:: What is required ::
Can you rewrite the data below as a numbered list, omitting blank lines and leaving out the pictures?

:: The data ::
------------

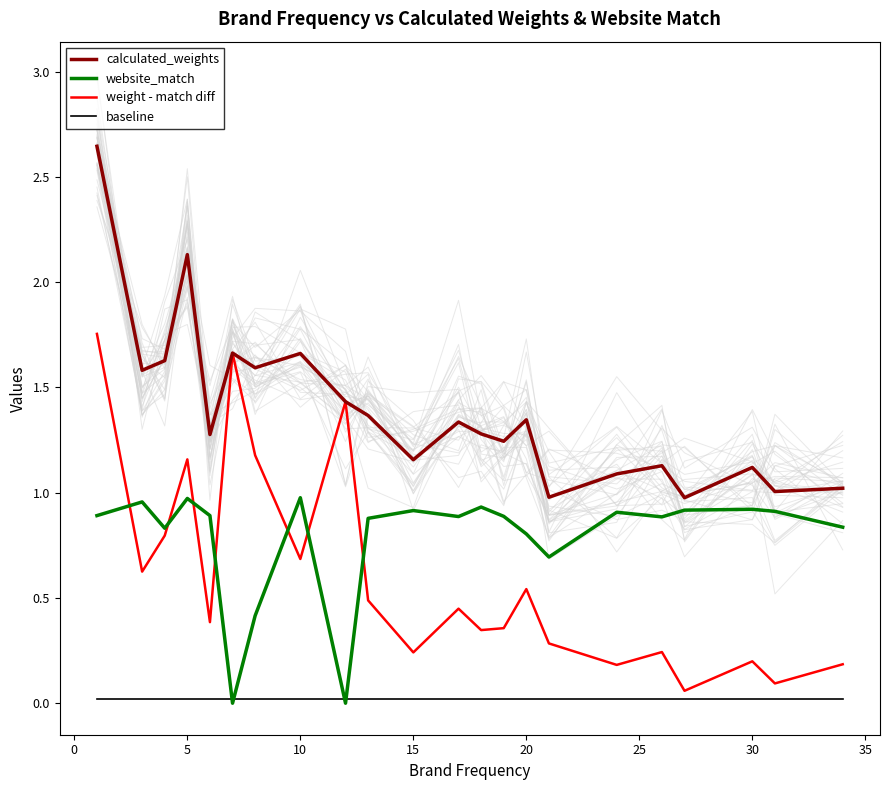

The value of baseline at 5 is 0.0. True or false?

True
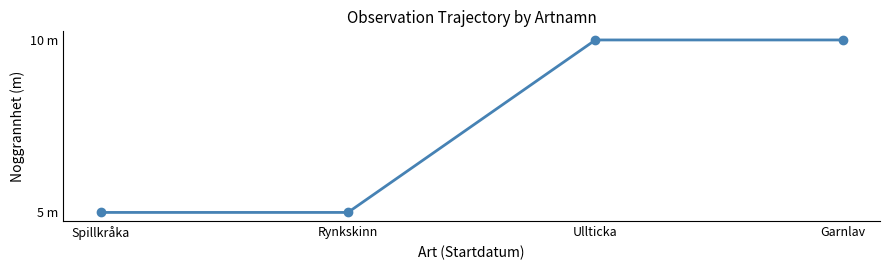

What is the smallest value displayed?

5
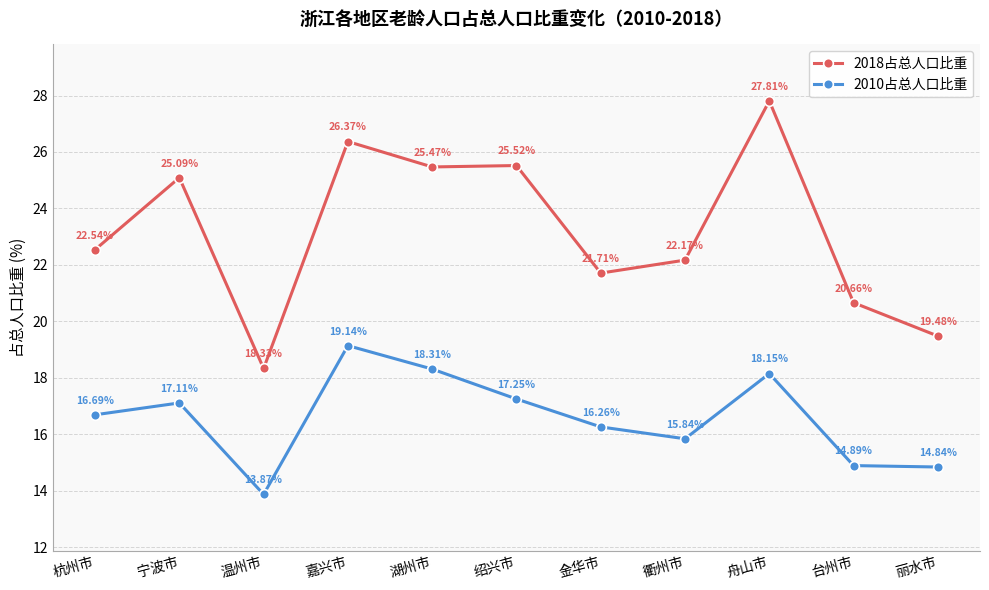

What is the sum of the 2010占总人口比重 values at 湖州市 and 金华市?

34.6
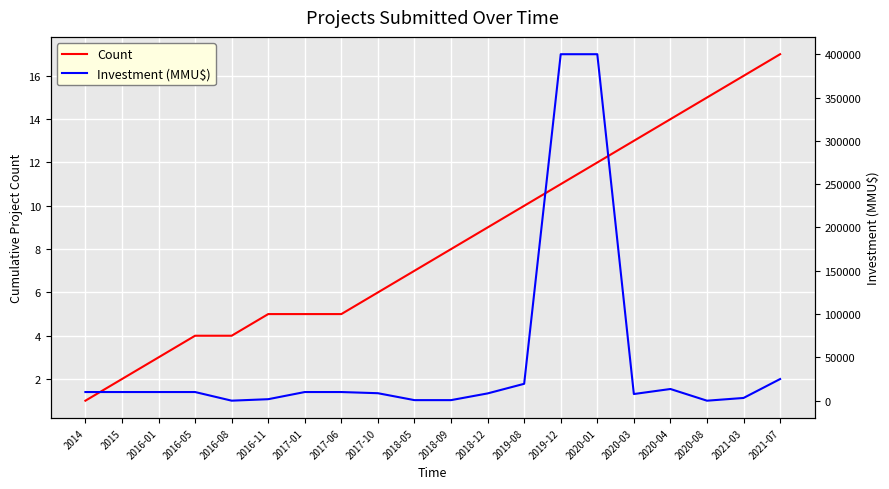

The Count series shows 16 at 2021-03. True or false?

True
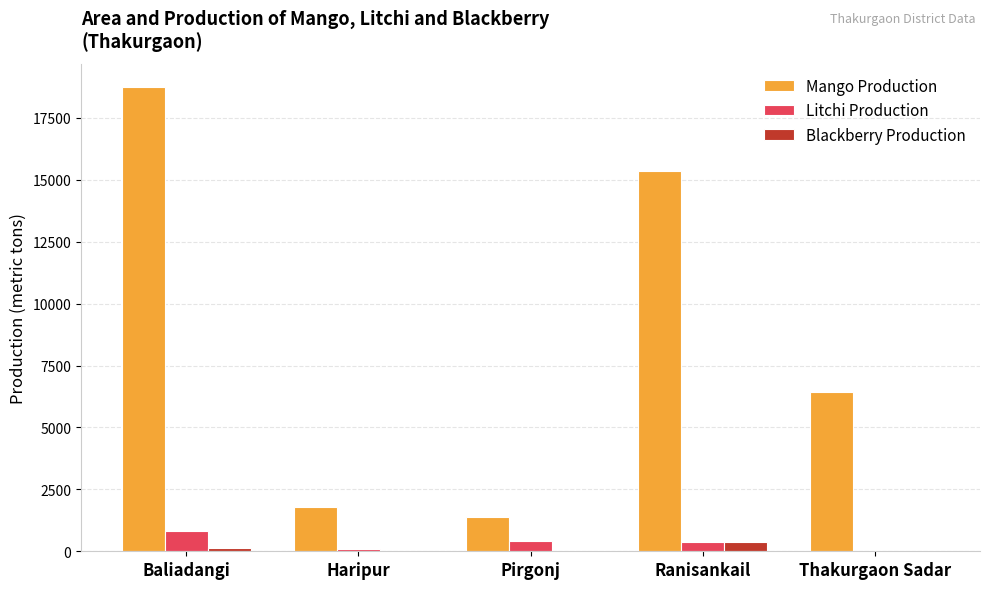

At which label does Litchi Production reach its peak?

Baliadangi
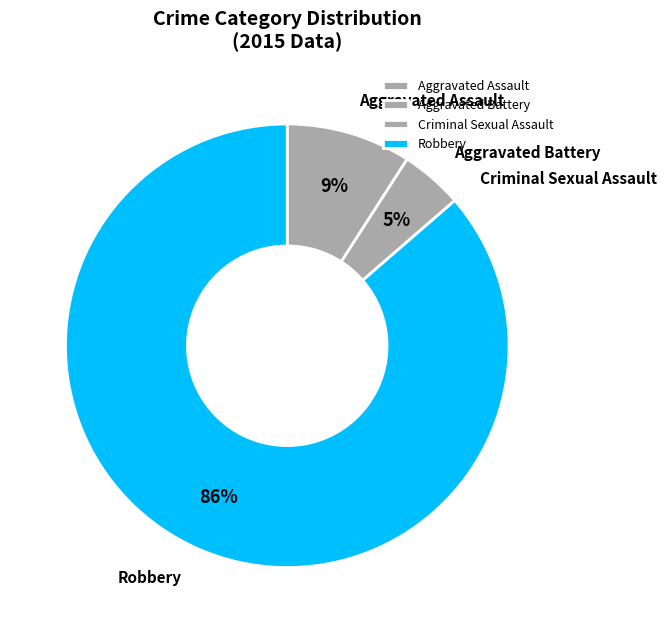

Do Aggravated Battery and Aggravated Assault together represent more than half of the pie?

No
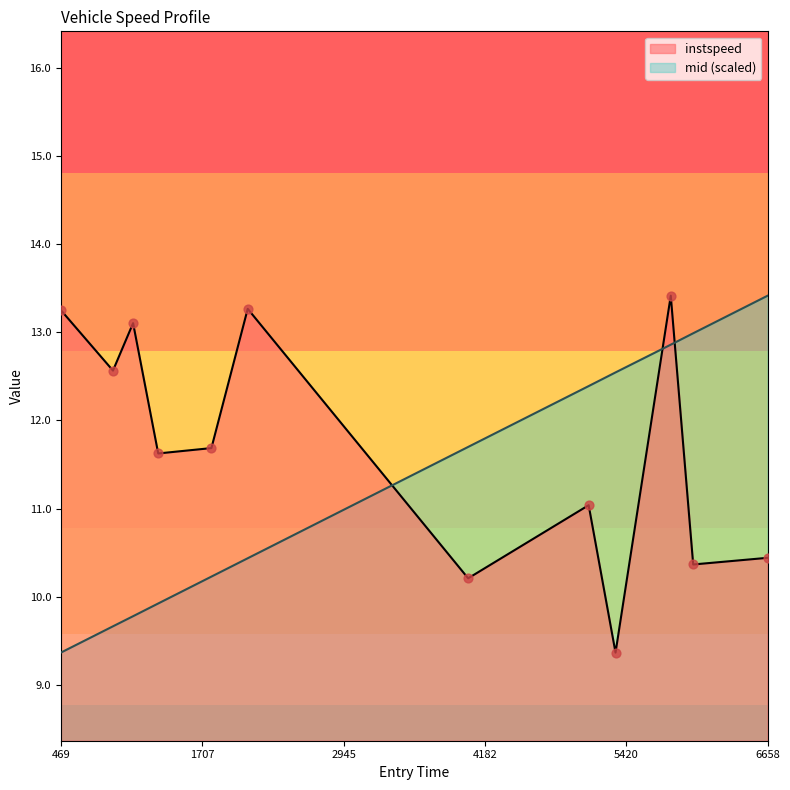

Which series has the widest spread of Y values?

instspeed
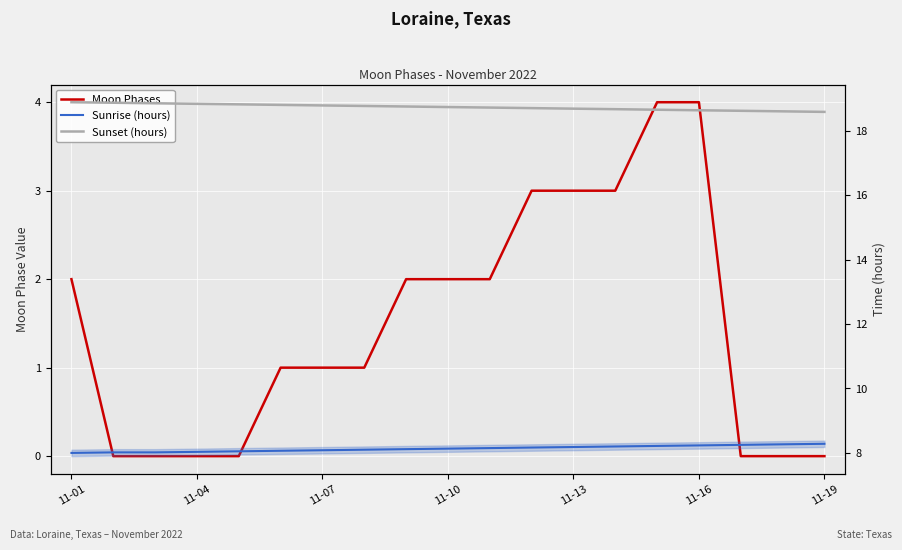

What are all the series names shown in the legend?

Moon Phases, Sunrise (hours), Sunset (hours)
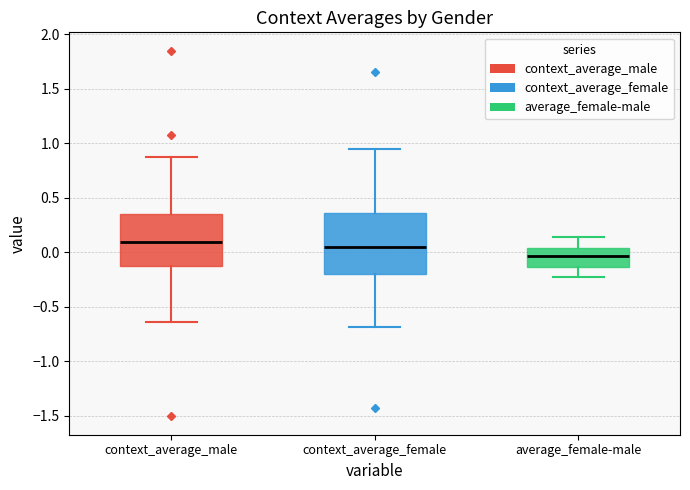

Where does the lower whisker of the box for context_average_female end on the y-axis? The values are not printed on the chart, so give them approximately, as read against the axis.

-0.70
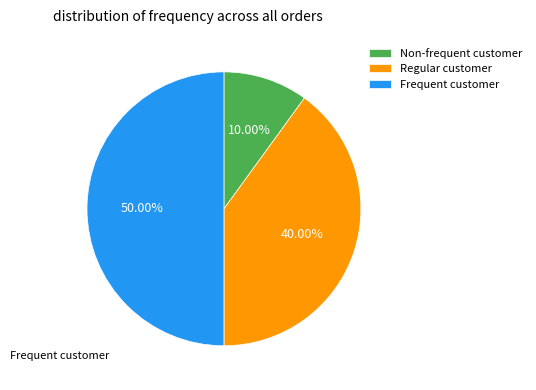

Combined, do Non-frequent customer and Frequent customer account for over 50%?

Yes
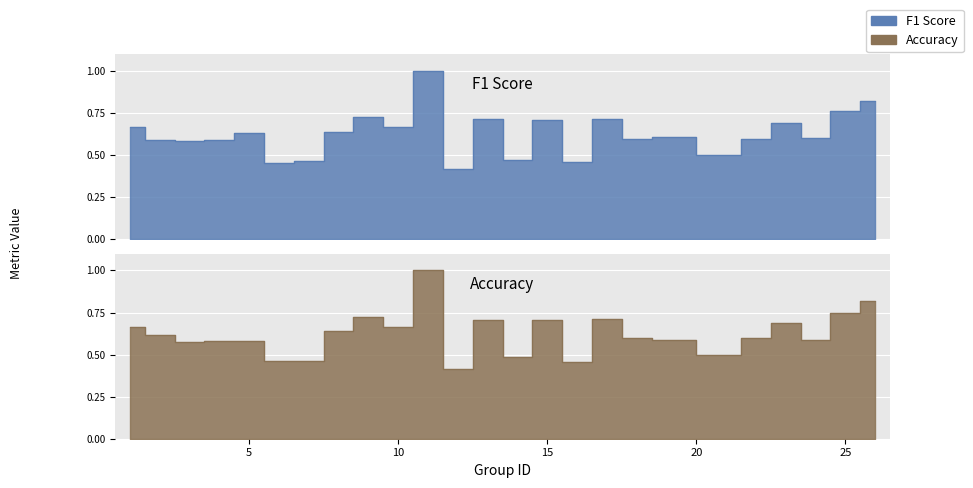

Between which two adjacent categories do accuracy and f1 first intersect?

2 and 3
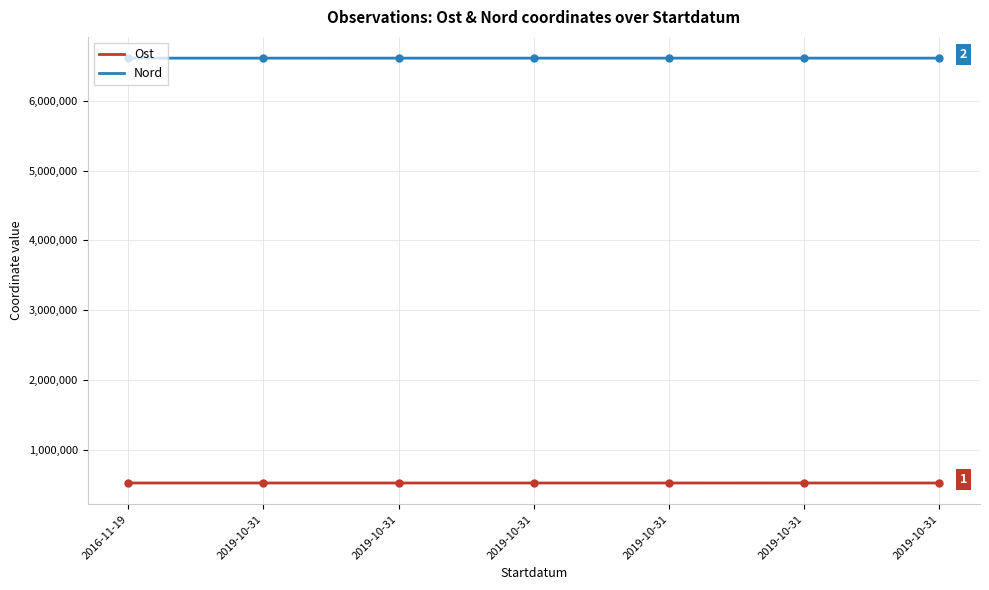

At how many categories does at least one series exceed 4126311?

7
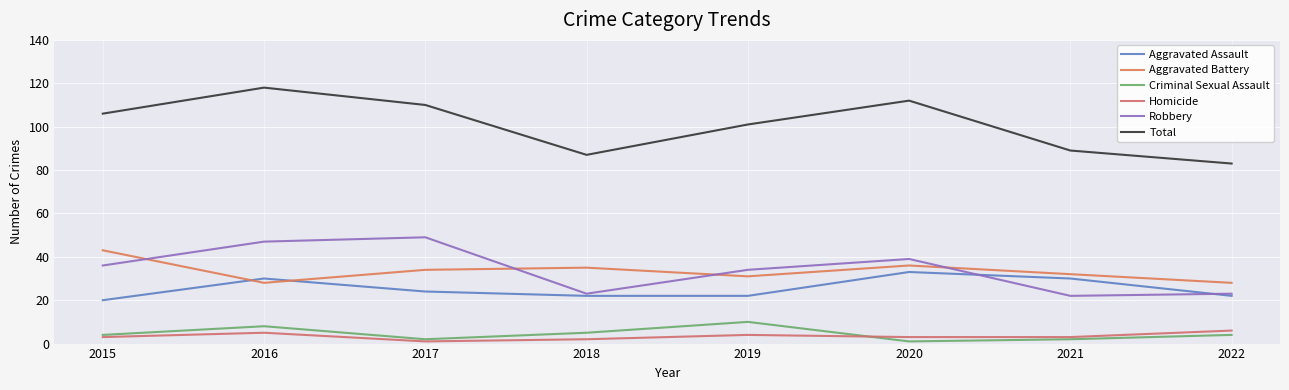

Is the value of Total at 2019 greater than the value of Aggravated Battery at 2017?

Yes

------------

:: Written solution ::
1. The value of baseline at 5 is 0.0. True or false?
2. True
3. What is the smallest value displayed?
4. 5
5. What is the sum of the 2010占总人口比重 values at 湖州市 and 金华市?
6. 34.6
7. The Count series shows 16 at 2021-03. True or false?
8. True
9. At which label does Litchi Production reach its peak?
10. Baliadangi
11. Do Aggravated Battery and Aggravated Assault together represent more than half of the pie?
12. No
13. Which series has the widest spread of Y values?
14. instspeed
15. What are all the series names shown in the legend?
16. Moon Phases, Sunrise (hours), Sunset (hours)
17. Where does the lower whisker of the box for context_average_female end on the y-axis? The values are not printed on the chart, so give them approximately, as read against the axis.
18. -0.70
19. Combined, do Non-frequent customer and Frequent customer account for over 50%?
20. Yes
21. Between which two adjacent categories do accuracy and f1 first intersect?
22. 2 and 3
23. At how many categories does at least one series exceed 4126311?
24. 7
25. Is the value of Total at 2019 greater than the value of Aggravated Battery at 2017?
26. Yes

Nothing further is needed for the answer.